Wrapping Cycles in Delaunay Complexes: Bridging Persistent Homology and Discrete Morse Theory
Ulrich Bauer, Fabian Roll
TL;DR
This work builds a rigorous bridge between persistent homology and discrete Morse theory in the context of Delaunay/Wrapping constructions. By embedding persistence reductions into an algebraic Morse framework and introducing reduction gradients on a carefully chosen basis, the authors prove that lexicographically minimal cycles are always supported on the Wrap complex for the corresponding radius, effectively unifying Morse-theoretic and homology-based shape reconstruction approaches. The key contributions include a detailed formalization of the algebraic flow, its stabilization, and the equivalence between lexicographic minimality and flow invariance, plus a general result linking descending complexes to both reduction matrices and discrete gradients. These results illuminate how to combine Wrap and lexicographically minimal cycles to produce robust, watertight reconstructions from point clouds, with implications for persistent homology computations and practical shape reconstruction algorithms.
Abstract
We study the connection between discrete Morse theory and persistent homology in the context of shape reconstruction methods.
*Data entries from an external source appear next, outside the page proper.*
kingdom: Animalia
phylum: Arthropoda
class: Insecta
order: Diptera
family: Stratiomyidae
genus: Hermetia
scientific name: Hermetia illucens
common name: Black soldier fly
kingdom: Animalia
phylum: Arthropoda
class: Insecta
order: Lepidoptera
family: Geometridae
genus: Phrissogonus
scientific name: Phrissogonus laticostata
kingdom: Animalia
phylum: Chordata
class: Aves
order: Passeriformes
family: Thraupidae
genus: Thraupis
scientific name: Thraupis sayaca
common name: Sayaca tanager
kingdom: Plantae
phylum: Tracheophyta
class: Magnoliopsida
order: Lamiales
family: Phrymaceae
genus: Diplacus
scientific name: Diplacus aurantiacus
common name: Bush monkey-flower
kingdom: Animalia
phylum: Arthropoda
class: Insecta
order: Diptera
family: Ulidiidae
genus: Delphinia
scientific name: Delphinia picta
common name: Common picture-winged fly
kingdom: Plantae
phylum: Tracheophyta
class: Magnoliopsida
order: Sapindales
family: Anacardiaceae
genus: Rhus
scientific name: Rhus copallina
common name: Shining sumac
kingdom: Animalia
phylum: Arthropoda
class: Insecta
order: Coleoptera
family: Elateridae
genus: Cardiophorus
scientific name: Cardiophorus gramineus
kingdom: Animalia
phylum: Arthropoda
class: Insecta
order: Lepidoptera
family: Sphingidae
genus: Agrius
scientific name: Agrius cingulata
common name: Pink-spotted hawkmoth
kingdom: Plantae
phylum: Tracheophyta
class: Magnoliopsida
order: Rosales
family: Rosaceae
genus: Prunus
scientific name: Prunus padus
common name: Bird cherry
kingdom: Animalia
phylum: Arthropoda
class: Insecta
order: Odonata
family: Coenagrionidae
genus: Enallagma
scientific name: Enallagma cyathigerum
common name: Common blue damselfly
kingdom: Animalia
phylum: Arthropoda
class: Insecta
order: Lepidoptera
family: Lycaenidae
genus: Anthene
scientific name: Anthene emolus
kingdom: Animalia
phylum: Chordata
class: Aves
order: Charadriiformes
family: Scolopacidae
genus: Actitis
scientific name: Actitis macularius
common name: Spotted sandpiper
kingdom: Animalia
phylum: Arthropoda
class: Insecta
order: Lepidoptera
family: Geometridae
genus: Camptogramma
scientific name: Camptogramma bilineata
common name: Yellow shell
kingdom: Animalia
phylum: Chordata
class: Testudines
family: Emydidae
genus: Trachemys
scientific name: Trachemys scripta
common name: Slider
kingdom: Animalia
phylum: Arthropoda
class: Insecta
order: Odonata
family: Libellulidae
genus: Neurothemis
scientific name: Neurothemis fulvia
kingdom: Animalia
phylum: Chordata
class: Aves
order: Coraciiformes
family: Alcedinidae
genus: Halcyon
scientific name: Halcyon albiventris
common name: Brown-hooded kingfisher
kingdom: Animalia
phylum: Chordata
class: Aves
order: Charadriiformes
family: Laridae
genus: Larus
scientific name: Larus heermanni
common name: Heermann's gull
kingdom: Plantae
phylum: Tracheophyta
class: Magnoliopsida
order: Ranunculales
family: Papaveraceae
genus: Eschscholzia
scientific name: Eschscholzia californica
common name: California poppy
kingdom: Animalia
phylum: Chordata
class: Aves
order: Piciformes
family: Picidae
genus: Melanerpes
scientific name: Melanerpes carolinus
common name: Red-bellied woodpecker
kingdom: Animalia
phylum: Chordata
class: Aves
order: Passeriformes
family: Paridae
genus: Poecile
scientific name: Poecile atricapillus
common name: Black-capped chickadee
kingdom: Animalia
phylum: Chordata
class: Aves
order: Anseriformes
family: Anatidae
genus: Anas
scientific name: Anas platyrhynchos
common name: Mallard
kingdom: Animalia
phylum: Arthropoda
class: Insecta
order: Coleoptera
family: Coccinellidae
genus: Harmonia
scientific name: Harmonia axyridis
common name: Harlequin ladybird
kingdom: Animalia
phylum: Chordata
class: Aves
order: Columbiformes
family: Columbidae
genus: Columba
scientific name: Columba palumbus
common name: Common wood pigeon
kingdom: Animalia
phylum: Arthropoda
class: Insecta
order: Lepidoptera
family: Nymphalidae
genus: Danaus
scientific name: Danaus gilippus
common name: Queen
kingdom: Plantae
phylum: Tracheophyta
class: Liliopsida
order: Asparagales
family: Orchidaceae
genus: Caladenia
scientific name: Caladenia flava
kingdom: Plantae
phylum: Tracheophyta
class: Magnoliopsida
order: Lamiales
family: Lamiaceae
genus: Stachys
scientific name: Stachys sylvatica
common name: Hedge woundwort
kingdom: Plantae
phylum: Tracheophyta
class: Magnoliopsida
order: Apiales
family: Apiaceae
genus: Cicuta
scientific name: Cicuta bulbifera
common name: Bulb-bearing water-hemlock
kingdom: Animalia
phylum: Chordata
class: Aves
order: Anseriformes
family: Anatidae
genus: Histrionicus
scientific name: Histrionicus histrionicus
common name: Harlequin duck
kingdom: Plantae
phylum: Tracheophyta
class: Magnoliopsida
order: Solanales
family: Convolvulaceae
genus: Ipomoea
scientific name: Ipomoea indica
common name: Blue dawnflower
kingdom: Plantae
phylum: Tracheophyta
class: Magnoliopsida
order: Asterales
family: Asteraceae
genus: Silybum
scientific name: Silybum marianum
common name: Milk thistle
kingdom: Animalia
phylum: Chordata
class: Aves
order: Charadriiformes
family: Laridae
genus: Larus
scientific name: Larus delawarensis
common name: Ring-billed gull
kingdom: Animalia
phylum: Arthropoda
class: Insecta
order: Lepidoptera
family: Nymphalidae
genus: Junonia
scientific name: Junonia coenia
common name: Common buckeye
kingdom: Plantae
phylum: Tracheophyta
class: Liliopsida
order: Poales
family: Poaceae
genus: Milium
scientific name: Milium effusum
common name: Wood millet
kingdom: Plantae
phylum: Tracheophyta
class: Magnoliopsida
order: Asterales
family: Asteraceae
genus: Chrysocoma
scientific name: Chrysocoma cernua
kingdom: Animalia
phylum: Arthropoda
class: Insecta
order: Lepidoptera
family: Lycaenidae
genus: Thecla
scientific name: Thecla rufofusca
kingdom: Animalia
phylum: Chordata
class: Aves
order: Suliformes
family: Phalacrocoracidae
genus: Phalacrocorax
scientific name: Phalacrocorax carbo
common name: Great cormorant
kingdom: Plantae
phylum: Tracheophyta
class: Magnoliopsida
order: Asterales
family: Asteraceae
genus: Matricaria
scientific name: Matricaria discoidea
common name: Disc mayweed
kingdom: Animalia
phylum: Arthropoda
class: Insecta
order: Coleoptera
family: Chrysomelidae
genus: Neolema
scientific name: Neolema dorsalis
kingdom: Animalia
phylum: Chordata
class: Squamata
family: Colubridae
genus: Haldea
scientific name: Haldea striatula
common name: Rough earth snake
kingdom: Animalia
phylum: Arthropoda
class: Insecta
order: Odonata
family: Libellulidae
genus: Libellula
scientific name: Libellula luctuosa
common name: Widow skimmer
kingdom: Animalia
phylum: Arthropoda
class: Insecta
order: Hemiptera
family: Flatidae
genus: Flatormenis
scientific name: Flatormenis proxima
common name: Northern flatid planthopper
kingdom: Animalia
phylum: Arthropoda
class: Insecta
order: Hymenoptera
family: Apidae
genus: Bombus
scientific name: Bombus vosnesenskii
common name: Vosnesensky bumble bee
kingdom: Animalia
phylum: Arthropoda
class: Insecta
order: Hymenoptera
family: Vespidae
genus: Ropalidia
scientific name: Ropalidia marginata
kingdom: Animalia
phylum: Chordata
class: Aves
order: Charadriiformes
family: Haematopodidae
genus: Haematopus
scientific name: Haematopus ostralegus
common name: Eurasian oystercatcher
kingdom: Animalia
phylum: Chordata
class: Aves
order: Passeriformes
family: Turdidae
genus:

Specifically, we consider the construction of Wrap complexes, introduced by Edelsbrunner as a subcomplex of the Delaunay complex, and the construction of lexicographic optimal homologous cycles, also considered by Cohen-Steiner, Lieutier, and Vuillamy in a similar setting. We show that for any cycle in a Delaunay complex for a given radius parameter, the lexicographically optimal homologous cycle is supported on the Wrap complex for the same parameter, thereby establishing a close connection between the two methods. We obtain this result by establishing a fundamental connection between reduction of cycles in the computation of persistent homology and gradient flows in the algebraic generalization of discrete Morse theory.